▶ **EXTRACT TO READ**:
Ironically, Pennsylvania’s status as the second largest producer of gas in the U.S. has filled the transmission capacity that exists in the state, impeding distribution at the same time that demand in markets such as New York, New Jersey and New England has continued to increase.

Fortunately, according to the U.S. Energy Information Administration (EIA), several key projects came online in 2015 and early 2016 that have already helped to alleviate the growing need for the abundant supply of Marcellus gas in major out-of-state markets:

  • “The Rockies Express Pipline (REX) reversal project had added westbound capacity to flow natural gas to the Midwest in 2014. In late 2015, Texas Eastern Transmission Company’s (Tetco) OPEN project added 550 million cubic feet per day (MMcf/d) of pipeline takeaway capacity out of Ohio.”
  • “Columbia Gas Pipeline’s East Side Expansion, a 310 MMcf/d project that flows natural gas produced in Pennsylvania to Mid-Atlantic markets.”
  • “Tennessee Gas Pipeline’s Broad Run Flexibility Project, a 590 MMcf/d project originating in West Virginia that moves natural gas to the Gulf Coast states.”
  • “Tetco’s Uniontown-to-Gas City project flows up to 425 MMcf/d of natural gas produced in the Marcellus region to Indiana.”
  • “Williams Transcontinental Pipeline’s Leidy Southeast project provides additional capacity to take Marcellus natural gas to Transco’s mainline, which extends from Texas to New York. From there, the natural gas serves Mid-Atlantic market areas as well as the Gulf Coast.”

▶ **TASK SET**:
**A.** Transcribe the passage on Marcellus gas pipelines from "Ironically, Pennsylvania’s status" up to and including "continued to increase.".
**B.** In the passage on Marcellus gas pipelines, how much takeaway capacity out of Ohio did Tetco's OPEN project add in late 2015?
**C.** Take the passage on Marcellus gas pipelines further, picking up right after its final sentence.

▶ **EXTRACTED INFORMATION**:
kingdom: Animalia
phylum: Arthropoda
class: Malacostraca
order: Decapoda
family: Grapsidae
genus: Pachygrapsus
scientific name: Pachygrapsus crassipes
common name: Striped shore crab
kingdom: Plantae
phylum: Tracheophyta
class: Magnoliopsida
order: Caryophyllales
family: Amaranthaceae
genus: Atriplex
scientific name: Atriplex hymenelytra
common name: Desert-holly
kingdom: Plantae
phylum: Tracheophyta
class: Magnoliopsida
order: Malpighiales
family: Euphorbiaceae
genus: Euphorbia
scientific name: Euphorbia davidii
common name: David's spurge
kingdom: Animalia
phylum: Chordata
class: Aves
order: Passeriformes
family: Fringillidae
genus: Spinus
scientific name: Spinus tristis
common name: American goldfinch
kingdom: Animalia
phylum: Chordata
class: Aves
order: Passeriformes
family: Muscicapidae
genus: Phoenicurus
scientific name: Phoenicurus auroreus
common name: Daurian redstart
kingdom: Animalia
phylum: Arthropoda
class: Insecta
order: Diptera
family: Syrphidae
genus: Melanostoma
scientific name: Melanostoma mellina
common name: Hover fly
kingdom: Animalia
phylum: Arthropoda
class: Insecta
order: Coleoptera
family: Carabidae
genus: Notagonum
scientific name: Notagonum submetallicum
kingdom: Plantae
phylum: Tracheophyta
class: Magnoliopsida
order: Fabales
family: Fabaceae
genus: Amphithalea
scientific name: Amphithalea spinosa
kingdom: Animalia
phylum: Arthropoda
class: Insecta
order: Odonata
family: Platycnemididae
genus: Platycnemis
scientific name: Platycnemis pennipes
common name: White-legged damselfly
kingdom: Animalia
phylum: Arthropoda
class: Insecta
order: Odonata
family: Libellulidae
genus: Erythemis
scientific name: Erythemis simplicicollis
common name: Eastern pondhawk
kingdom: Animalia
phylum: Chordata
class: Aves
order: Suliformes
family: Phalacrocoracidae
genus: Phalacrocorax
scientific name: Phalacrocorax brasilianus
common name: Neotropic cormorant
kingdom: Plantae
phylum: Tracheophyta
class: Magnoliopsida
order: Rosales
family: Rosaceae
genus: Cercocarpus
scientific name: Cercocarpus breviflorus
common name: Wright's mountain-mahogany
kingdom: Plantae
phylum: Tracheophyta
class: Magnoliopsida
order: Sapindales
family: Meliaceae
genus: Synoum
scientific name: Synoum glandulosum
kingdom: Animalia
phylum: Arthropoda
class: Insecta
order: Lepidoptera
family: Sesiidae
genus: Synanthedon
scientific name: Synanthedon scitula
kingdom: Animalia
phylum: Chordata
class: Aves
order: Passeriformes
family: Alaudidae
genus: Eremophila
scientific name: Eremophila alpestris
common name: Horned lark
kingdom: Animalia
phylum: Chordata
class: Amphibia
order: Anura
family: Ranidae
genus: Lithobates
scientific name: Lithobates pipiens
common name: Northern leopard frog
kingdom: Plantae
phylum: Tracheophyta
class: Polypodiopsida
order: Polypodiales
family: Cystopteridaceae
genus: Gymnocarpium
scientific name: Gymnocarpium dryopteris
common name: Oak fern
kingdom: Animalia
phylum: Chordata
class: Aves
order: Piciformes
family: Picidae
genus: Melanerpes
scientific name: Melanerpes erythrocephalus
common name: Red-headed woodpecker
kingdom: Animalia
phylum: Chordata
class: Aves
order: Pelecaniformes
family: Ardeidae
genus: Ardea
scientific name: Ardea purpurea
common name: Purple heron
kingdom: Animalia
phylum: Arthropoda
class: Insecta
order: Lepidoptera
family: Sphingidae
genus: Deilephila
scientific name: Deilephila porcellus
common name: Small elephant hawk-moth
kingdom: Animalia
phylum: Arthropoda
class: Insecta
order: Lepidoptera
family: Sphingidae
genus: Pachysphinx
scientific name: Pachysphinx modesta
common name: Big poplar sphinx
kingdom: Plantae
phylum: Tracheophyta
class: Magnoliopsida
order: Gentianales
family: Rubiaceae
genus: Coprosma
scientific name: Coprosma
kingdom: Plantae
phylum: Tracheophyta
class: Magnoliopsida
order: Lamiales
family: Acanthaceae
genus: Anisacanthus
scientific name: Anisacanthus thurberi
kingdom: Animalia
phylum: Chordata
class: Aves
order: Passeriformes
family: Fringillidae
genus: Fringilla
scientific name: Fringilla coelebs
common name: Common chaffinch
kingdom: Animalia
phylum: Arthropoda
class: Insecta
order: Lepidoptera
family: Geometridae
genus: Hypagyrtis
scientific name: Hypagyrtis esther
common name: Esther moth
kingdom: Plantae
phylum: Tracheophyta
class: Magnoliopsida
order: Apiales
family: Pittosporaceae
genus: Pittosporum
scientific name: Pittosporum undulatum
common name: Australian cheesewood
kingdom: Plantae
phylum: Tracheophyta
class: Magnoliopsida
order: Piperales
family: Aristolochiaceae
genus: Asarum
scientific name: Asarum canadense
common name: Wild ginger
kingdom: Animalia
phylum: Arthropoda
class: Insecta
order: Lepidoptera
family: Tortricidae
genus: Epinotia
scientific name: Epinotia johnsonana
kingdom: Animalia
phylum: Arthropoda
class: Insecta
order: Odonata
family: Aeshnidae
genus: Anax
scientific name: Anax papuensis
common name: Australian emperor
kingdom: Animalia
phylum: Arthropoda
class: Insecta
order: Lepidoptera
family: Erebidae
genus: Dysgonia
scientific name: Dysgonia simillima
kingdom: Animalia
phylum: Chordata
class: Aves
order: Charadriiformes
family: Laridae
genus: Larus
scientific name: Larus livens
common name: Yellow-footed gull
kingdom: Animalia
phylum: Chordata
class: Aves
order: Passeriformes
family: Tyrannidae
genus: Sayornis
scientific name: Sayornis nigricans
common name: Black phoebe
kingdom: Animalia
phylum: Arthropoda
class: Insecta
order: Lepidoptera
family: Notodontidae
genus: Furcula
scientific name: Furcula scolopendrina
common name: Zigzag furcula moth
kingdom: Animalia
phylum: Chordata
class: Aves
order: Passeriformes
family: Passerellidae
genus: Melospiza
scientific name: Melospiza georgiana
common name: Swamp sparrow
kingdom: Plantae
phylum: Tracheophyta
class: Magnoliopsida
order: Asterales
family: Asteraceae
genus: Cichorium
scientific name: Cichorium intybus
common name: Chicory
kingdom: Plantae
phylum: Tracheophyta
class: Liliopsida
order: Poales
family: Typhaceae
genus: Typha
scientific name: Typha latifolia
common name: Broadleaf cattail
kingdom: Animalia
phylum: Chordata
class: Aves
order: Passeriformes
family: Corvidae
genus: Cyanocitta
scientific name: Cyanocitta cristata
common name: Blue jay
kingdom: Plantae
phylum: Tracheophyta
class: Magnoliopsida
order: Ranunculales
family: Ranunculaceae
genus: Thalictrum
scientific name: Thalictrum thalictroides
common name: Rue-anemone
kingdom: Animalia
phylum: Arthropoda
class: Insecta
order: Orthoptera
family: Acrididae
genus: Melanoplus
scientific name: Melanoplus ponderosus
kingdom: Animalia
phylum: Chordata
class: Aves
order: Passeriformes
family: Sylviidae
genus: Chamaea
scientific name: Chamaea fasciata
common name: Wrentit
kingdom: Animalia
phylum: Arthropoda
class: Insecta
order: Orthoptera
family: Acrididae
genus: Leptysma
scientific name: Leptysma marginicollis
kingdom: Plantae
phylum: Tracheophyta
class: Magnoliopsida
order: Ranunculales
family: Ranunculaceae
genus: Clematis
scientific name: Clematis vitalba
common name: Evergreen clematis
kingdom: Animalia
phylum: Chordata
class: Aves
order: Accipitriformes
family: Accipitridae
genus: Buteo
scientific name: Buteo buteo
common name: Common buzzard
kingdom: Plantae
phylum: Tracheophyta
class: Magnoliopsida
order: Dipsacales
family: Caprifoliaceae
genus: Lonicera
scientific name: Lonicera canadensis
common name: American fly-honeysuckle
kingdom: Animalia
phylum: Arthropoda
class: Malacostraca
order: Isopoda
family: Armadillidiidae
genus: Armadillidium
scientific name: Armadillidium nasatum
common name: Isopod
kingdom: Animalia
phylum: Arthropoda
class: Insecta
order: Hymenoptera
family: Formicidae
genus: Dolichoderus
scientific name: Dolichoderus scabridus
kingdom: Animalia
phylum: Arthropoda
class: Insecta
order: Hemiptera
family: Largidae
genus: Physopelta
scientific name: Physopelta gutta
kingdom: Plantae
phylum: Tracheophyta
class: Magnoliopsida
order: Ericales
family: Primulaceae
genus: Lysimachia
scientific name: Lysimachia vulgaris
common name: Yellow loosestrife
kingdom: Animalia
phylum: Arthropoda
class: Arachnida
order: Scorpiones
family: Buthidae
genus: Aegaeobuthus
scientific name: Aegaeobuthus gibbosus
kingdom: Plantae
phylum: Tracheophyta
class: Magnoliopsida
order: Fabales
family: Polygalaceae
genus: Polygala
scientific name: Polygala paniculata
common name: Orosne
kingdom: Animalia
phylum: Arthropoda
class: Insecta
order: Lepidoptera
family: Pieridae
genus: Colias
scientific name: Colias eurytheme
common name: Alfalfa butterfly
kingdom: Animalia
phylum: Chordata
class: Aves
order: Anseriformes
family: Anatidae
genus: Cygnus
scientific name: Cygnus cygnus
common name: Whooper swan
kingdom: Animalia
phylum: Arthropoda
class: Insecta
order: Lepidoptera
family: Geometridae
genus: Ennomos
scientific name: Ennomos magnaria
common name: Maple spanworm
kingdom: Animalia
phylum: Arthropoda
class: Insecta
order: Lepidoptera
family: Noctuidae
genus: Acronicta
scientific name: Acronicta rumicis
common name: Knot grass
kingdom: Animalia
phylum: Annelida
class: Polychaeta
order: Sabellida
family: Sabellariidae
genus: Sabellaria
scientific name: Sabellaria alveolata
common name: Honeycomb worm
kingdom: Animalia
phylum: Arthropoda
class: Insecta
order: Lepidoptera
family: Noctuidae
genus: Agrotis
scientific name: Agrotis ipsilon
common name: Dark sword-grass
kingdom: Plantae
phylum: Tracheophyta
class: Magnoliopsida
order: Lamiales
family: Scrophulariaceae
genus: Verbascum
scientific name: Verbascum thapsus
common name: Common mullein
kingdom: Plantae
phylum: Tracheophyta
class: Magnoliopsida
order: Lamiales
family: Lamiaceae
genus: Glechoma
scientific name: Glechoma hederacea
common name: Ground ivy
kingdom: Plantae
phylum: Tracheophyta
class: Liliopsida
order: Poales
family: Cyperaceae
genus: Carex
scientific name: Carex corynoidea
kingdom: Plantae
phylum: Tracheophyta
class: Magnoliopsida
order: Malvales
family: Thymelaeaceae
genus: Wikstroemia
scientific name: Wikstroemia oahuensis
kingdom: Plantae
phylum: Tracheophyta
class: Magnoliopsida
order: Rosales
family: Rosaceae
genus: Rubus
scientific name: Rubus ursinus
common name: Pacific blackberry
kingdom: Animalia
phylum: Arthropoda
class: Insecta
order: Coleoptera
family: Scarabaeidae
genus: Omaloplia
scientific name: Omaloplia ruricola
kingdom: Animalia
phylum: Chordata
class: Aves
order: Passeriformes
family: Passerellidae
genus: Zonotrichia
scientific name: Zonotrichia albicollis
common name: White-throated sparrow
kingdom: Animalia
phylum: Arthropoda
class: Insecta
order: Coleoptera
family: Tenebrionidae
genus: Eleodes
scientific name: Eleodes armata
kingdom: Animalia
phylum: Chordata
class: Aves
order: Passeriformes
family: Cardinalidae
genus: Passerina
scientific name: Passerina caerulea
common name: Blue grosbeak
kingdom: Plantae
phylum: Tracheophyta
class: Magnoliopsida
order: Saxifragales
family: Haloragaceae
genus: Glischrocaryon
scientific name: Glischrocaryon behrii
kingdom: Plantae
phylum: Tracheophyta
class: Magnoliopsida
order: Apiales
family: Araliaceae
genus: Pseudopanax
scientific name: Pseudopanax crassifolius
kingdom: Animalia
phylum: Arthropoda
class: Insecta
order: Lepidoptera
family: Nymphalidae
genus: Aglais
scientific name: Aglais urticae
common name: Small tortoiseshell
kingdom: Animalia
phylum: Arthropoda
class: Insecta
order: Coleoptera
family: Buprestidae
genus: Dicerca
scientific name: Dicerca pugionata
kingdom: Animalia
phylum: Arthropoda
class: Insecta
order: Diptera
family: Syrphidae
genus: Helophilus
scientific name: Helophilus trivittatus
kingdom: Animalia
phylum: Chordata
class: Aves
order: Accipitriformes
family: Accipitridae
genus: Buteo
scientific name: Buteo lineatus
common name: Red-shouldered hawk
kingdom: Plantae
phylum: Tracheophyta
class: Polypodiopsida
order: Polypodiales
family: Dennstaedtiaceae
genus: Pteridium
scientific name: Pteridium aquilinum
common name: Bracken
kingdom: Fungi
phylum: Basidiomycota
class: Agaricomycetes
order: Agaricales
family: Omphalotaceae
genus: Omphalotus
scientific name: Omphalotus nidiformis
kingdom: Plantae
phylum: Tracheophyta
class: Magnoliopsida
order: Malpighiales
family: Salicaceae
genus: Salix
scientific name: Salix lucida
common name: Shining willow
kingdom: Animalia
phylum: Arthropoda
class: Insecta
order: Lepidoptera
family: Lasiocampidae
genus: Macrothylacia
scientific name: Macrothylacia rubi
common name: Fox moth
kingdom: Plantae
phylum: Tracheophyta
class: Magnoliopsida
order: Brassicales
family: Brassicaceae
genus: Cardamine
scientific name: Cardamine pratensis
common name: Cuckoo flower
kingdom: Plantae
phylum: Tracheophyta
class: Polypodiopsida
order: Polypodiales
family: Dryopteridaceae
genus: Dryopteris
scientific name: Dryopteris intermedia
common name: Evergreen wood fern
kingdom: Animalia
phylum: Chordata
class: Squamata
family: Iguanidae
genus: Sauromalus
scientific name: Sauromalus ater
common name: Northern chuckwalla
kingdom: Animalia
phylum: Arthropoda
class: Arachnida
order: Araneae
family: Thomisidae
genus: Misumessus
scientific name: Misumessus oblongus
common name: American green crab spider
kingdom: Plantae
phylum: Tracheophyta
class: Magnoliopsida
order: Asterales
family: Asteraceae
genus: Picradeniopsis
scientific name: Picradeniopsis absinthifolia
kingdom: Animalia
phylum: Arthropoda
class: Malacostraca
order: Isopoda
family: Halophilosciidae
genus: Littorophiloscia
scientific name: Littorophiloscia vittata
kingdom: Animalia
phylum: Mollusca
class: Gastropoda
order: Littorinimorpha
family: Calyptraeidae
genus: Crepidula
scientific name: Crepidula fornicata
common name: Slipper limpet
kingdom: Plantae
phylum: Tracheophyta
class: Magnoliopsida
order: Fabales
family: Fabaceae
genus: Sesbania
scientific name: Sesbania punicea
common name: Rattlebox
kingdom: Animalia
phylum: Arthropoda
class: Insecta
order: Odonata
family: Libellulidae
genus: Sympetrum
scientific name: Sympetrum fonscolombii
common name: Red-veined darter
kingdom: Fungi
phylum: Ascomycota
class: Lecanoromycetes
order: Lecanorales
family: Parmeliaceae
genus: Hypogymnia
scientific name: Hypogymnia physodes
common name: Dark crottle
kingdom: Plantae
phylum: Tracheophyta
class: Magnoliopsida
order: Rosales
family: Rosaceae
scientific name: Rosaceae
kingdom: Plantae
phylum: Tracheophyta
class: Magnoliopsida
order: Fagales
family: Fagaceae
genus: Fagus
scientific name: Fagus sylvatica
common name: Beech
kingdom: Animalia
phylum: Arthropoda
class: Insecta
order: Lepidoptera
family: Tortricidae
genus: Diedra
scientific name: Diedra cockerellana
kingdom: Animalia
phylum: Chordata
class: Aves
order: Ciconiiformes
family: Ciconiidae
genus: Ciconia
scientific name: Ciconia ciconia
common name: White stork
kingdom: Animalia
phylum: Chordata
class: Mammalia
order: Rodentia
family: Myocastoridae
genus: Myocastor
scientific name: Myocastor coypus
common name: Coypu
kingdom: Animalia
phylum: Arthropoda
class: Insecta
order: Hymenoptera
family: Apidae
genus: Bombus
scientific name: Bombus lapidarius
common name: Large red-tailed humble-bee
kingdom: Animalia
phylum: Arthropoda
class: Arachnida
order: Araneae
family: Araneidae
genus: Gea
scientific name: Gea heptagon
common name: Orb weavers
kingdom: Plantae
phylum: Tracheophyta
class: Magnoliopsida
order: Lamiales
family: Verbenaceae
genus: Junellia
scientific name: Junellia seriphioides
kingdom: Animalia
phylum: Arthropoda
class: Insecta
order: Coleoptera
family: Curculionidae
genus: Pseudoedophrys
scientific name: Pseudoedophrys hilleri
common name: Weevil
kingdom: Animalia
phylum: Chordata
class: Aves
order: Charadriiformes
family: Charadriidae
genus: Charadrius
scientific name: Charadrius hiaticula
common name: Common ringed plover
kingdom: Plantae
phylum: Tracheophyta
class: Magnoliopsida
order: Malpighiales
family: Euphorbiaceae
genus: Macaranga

▶ **RESULTS BY TASK**:
**A.**
Ironically, Pennsylvania’s status as the second largest producer of gas in the U.S. has filled the transmission capacity that exists in the state, impeding distribution at the same time that demand in markets such as New York, New Jersey and New England has continued to increase.

**B.** 550 million cubic feet per day (MMcf/d).

**C.**
Several transmission projects are also in various stages of the approval process with the Federal Energy Regulatory Commission (FERC), which regulates these types of pipelines. A 2015 Pittsburgh Post Gazette article reported that Pennsylvania can “expect to see about 17 pipeline projects meant to ship about 17.3 billion cubic feet per day of natural gas out of Pennsylvania, West Virginia and Ohio to end-users.” From the article,

“Those destinations are varied, and in addition to New England, some are targeting the Midwest, eastern Canada and the South,” said Matthew Piatek, associate director of North American natural gas for IHS, which tracks energy markets.

Given the amount of production in the tri-state area currently, it will be able to satisfy the lion’s share of Mid-Atlantic and New England demand and still export a net amount of natural gas,” Mr. Paitek said. (emphasis added)

Some of those projects include:

In addition to increasing pipeline capacity, these projects provide huge impacts for Pennsylvania’s economy. Just to give a snapshot:

Atlantic Sunrise will travel across 10 counties in Pennsylvania and result in:

  • A $1.6 billion increase in economic activity across the 10 counties
  • An estimated 2,300 direct construction jobs for Pennsylvanians
  • An additional 6,000 full-time equivalent (FTE) jobs through support services
  • $245 million in income generated from new labor
  • Around $50 million in new state and federal tax revenue
  • $859 million in total value-added impact to Pennsylvania
  • 29 new and permanent full-time equivalent positions
  • $1.9 million once operational
  • More than $1 billion in total in economic activity

PennEast will provide:

  • $890 million in construction costs
  • $733 million in construction labor
  • $520 million direct to Pennsylvania
  • $210 million direct to New Jersey
  • 12,160 total jobs
  • $740 million in worker wagers
  • $1.6 billion total economic impact

In addition to that, it’s estimated that had the PennEast pipeline been operational last winter, it would have saved consumers in Pennsylvania and New Jersey $893 million.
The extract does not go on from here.